Wilbur runs off the find pebbles and stones, throws them against the glass with loud shouts of defiance, screaming profanities at the offensive lid, demanding it open and let them slip into the deafening silence of a forgotten nation. Let them rampage and create noise. He demands they scream life back into L’Manberg, even only just for a night.
The glass, of course, stays in place, and it doesn’t dare shake or shatter, protecting them from the unkempt horrors hidden far below. Tubbo and Jack had worked with Phil to make the glass strong, unbreakable. Some strange science mixed with materials found somewhere deep within the Nether. He doesn’t bother to care, because right now there is nothing more than this moment.
Wilbur falls next to him, their chests heaving as aftershocks of giggles seep through their teeth, giddiness warming their cheeks and turning them pink.
“Fucking stupid,” he huffs, fingers scrambling in the dark until they settle around Wilbur’s. “This is so stupid.”
“We look like dumbasses, Tommy!” Wilbur laughs, raises their intertwined hands to the eyes of the stars, lets them twinkle with approval.
“Wankers!”
“Buffoons!”
“Idiots!”
“Cretins!”
Brothers laugh and smile, the gaps in their teeth are bright and glowing. Darkness has no place here.
“I’m glad you’re here,” he whispers, cheeks still aching. “I’m glad you’re alive, Wil.”
Wilbur pulls their hands onto his chest, covers them with his free hand. Protective.

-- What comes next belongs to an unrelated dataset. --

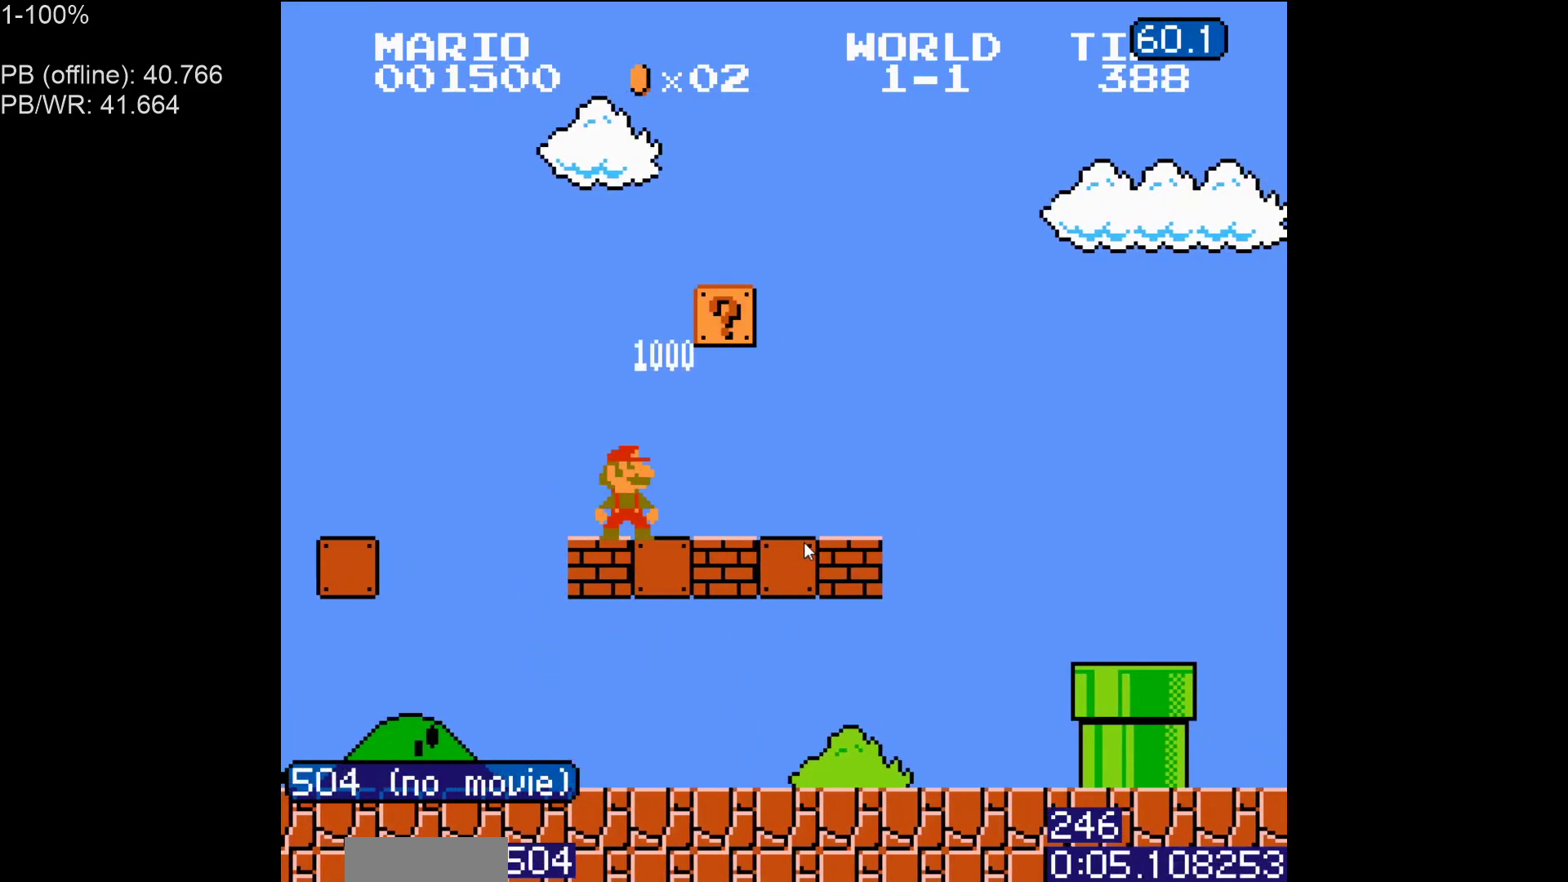
{"buttons": ["B", "DPAD_RIGHT"], "events": []}
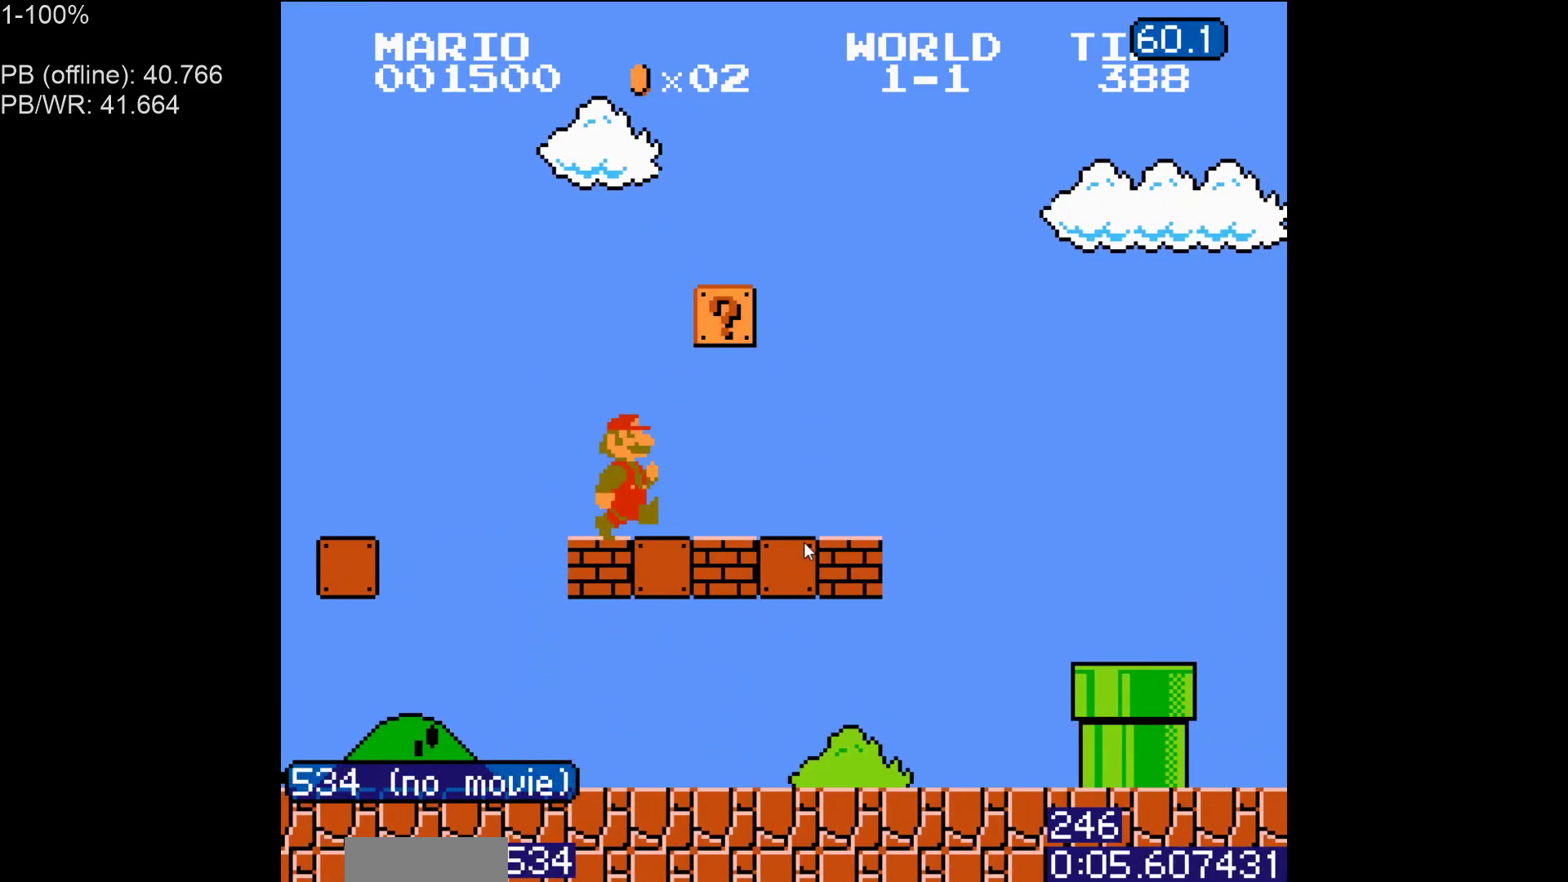
{"buttons": ["B", "DPAD_RIGHT"], "events": [[300, "A", "down"], [417, "A", "up"]]}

“Me too,” Wilbur whispers back.
The stars sing happily, the wind strokes their warm cheeks, the grass dances.
“I’m not scared of you.”
“What?”
“I’m not scared of you,” Tommy repeats, voice solid and tangible and real. “I’m not.”
Wilbur swallows hard, closes his eyes. “Okay,” his brother whispers, voice barely there. “Okay. Thank you.”
It isn’t monumental, nor is it the end, but it’s a start. It’s a beginning underneath the moon, an olive branch, a whisper of hope caught in little hands. They are fresh and new underneath the dark sky, skin rubbed raw, dirty anger and vile bitterness stripped away, leaving nothing more than two brothers. Two boys.
By the time the sun comes back up, peeking over the horizon, they are safely hidden inside of Tommy’s little house. Curled around each other on a stained couch, fingers still intertwined, just a little looser. Less desperate.
Two little boys sit behind ribcages once more, but no longer are there cages. Instead, they find a home inside two hearts—albeit a bit damaged and tattered—and smile at the thump, thump, thump that sounds so similar to the smack, smack, smack of their shoes against glass underneath blinking stars.